SecurityBrief Australia - Technology news for CISOs & cybersecurity decision-makers
Story image
Cyber crime hits Aussie businesses hard
Thu, 5th May 2016
FYI, this story is more than a year old

Cyber crime is hitting Australia hard, with 63% of Australian organisations experiencing a cyber security breach or incident in the past year, and 71% of organisations experiencing mobile security incidents.

This is according to a new report by CompTIA, the non-profit association for the technology channel and broader industry.

The report, International Trends in Cyber securityrevealed that self-reported security breaches were most prevalent in India (94%), Malaysia (89%), Thailand (88%), Brazil (87%) and Mexico (87%).
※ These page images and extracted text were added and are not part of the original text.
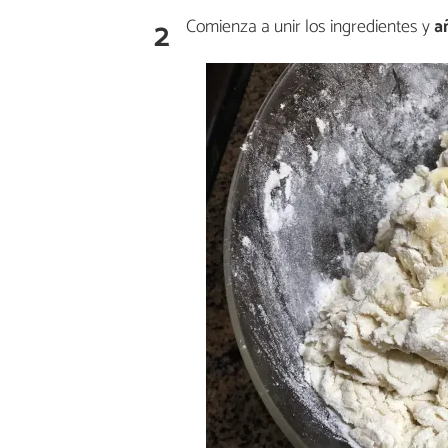
2
Comienza a unir los ingredientes y
añ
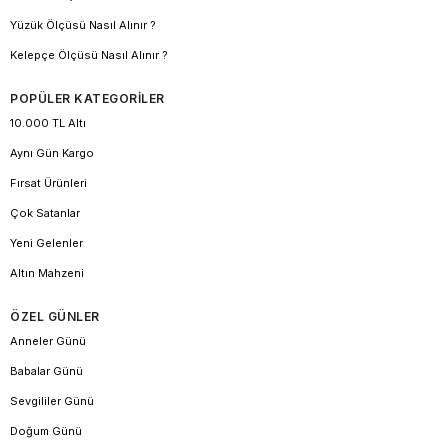
Yüzük Ölçüsü Nasıl Alınır ?
Kelepçe Ölçüsü Nasıl Alınır ?
POPÜLER KATEGORİLER
10.000 TL Altı
Aynı Gün Kargo
Fırsat Ürünleri
Çok Satanlar
Yeni Gelenler
Altın Mahzeni
ÖZEL GÜNLER
Anneler Günü
Babalar Günü
Sevgililer Günü
Doğum Günü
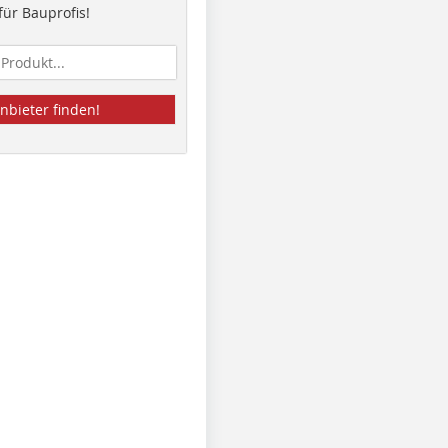
ür Bauprofis!
nbieter finden!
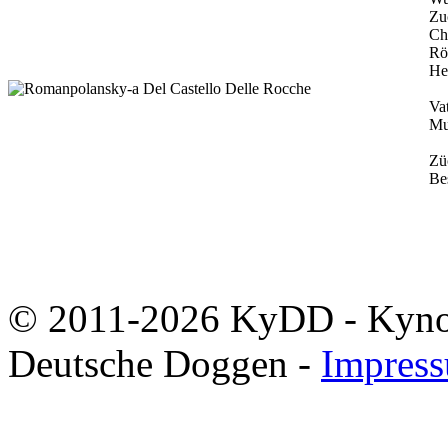
Zu
Ch
Rö
He
Vat
Mu
Zü
Bes
© 2011-2026 KyDD - Kynolo
Deutsche Doggen -
Impres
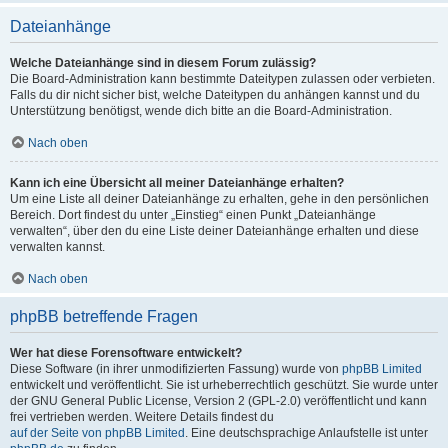
Dateianhänge
Welche Dateianhänge sind in diesem Forum zulässig?
Die Board-Administration kann bestimmte Dateitypen zulassen oder verbieten.
Falls du dir nicht sicher bist, welche Dateitypen du anhängen kannst und du
Unterstützung benötigst, wende dich bitte an die Board-Administration.
Nach oben
Kann ich eine Übersicht all meiner Dateianhänge erhalten?
Um eine Liste all deiner Dateianhänge zu erhalten, gehe in den persönlichen
Bereich. Dort findest du unter „Einstieg“ einen Punkt „Dateianhänge
verwalten“, über den du eine Liste deiner Dateianhänge erhalten und diese
verwalten kannst.
Nach oben
phpBB betreffende Fragen
Wer hat diese Forensoftware entwickelt?
Diese Software (in ihrer unmodifizierten Fassung) wurde von
phpBB Limited
entwickelt und veröffentlicht. Sie ist urheberrechtlich geschützt. Sie wurde unter
der GNU General Public License, Version 2 (GPL-2.0) veröffentlicht und kann
frei vertrieben werden. Weitere Details findest du
auf der Seite von phpBB Limited
. Eine deutschsprachige Anlaufstelle ist unter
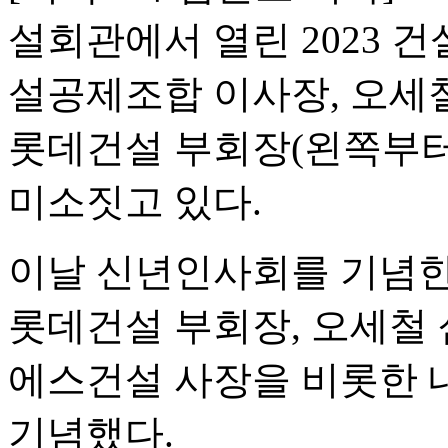
설회관에서 열린 2023 
설공제조합 이사장, 오세
롯데건설 부회장(왼쪽부터
미소짓고 있다.
이날 신년인사회를 기념한
롯데건설 부회장, 오세철 
에스건설 사장을 비롯한 
기념했다.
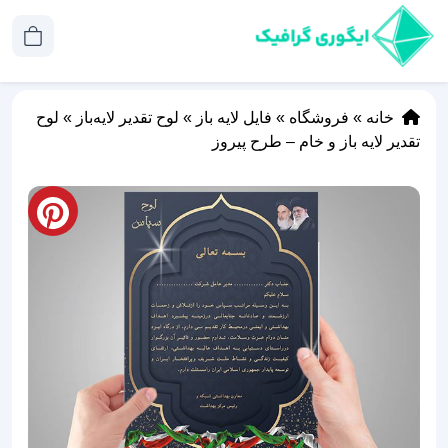
خانه
»
فروشگاه
»
فایل لایه باز
»
لوح تقدیر لایه‌باز
»
لوح
تقدیر لایه باز و خام – طرح پیروز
Organisations in Japan (39%) and the United Arab Emirates (40%) reported the lowest percentages of self-reported security incidents.

The study also found that mobile security incidents are occurring at a higher rate, with 71% of Australian organisations reporting a mobile-related security incident such as lost device, data policy violation, or staff disabling security features.
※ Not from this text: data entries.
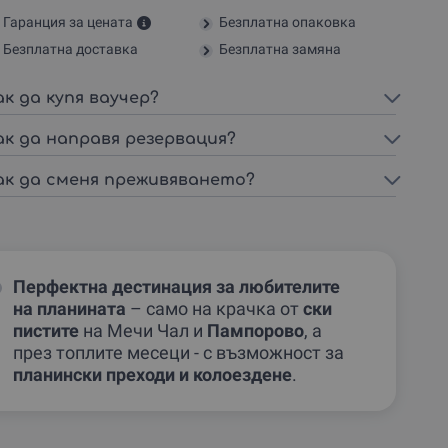
Гаранция за цената
Безплатна опаковка
Безплатна доставка
Безплатна замяна
ак да купя ваучер?
ак да направя резервация?
ак да сменя преживяването?
Перфектна дестинация за любителите
на планината
– само на крачка от
ски
пистите
на Мечи Чал и
Пампорово
, а
през топлите месеци - с възможност за
планински преходи и колоездене
.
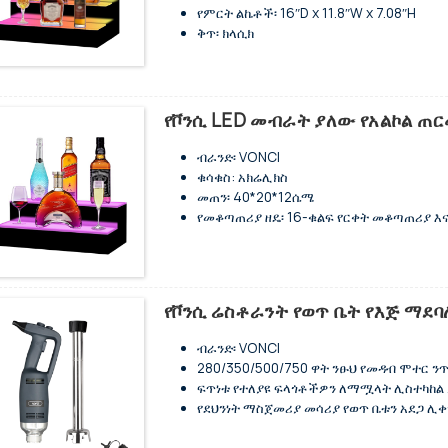
የምርት ልኬቶች፡ 16″D x 11.8″W x 7.08″H
ቅጥ፡ ክላሲክ
የማጠናቀቂያ አይነት: የተወለወለ
ብራንድ፡ VONCI
መጠን 3 ደረጃ 16 ኢንች
ክብደት፡ 5.8 ፓውንድ
የቮንሲ LED መብራት ያለው የአልኮል ጠር
የትውልድ አገር: ቻይና
ብራንድ፡ VONCI
ቁሳቁስ: አክሬሊክስ
መጠን፡ 40*20*12ሴሜ
የመቆጣጠሪያ ዘዴ፡ 16-ቁልፍ የርቀት መቆጣጠሪያ እ
የቮልቴጅ ክልል፡ 100-240V
የ LED መብራት ያለው የመጠጥ ጠርሙስ ማሳያ መደ
የመተግበሪያ ቁጥጥር እና 38-ቁልፍ የርቀት መቆጣጠ
ከ100 ቮልት እስከ 240 ቮልት ሰፊ ቮልቴጅ ይሰኩ
የቮንሲ ሬስቶራንት የወጥ ቤት የእጅ ማደ
ባለ ሁለት ደረጃ መብራት ያለው ማቆሚያ በእያንዳንዱ
ብራንድ፡ VONCI
280/350/500/750 ዋት ንፁህ የመዳብ ሞተር ን
ፍጥነቱ የተለያዩ ፍላጎቶችዎን ለማሟላት ሊስተካከል
የደህንነት ማስጀመሪያ መሳሪያ የወጥ ቤቱን አደጋ ሊቀ
የውሃ መከላከያ የሞተር መያዣ ጉዳትን ይቋቋማል
የአየር ማቀዝቀዣው ከመጠን በላይ ሙቀት የመያዝ እ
Mobile incidents were reported at the highest percentages in Thailand (95%) India (91%) and Mexico (89%); and in the lowest percentages in Japan (60%), the UAE (60%) and the UK (64%).

Furthermore, 72% of Australian organisations expect security to become a higher priority over the next two years. According to CompTIA, the top drivers for a changing approach to security in Australia include:

  • Change in IT operations (e.g. cloud, mobility) (41%) 
  • Reports of security breaches at other firms (33%) 
  • Internal security breach or incident (32%) 
  • Knowledge gained from training/certification (28%) 
  • Change in business operations or client base (27%) 

Moheb Moses, CompTIA director Channel Dynamics and ANZ community director, says, “Due to the evolving nature of IT, most organisations have had to change the way their company approaches security. In Australia, as in many other countries, the greatest change has been in IT operations, especially as firms move to cloud or implement new mobility strategies.”

Amy Carrado, senior director research and market intelligence at CompTIA, says, “The importance of cyber security knowledge and readiness continues to grow regardless of geography, with 79% of companies internationally expecting cyber security to become a higher priority over the next two years.”

The study also revealed that human error is becoming more of a cyber security factor for companies with 61% of Australian organisations reporting it as a major contributor to security risk (compared with 58% internationally).

Top sources of human error include:

  • Failure to get up to speed on new threats (37%) 
  • End user failure to follow policies and procedures (31%) 
  • General carelessness (28%) 
  • Intentional disabling of security features (28%) 
  • Lack of expertise with websites and applications (27%) 
  • IT staff failure to follow policies and procedures (25%)

Australian organisations are taking steps to assess and improve cyber security knowledge among their employees - practices include new employee orientation, ongoing training programmes, online courses and random security audits, CompTIA says.

However, the results so far have been mixed. Only 23% of organisations rate their cyber security education and training methods as extremely effective. Making employee training mandatory, more comprehensive training delivered more often and follow-up tests and assessments are some of the steps that would improve effectiveness, executives said.

CompTIA's report, International Trends in Cybersecurity, is based on an online survey of 1,509 business and technology executives (125 in Australia) conducted by CompTIA in January and February 2016.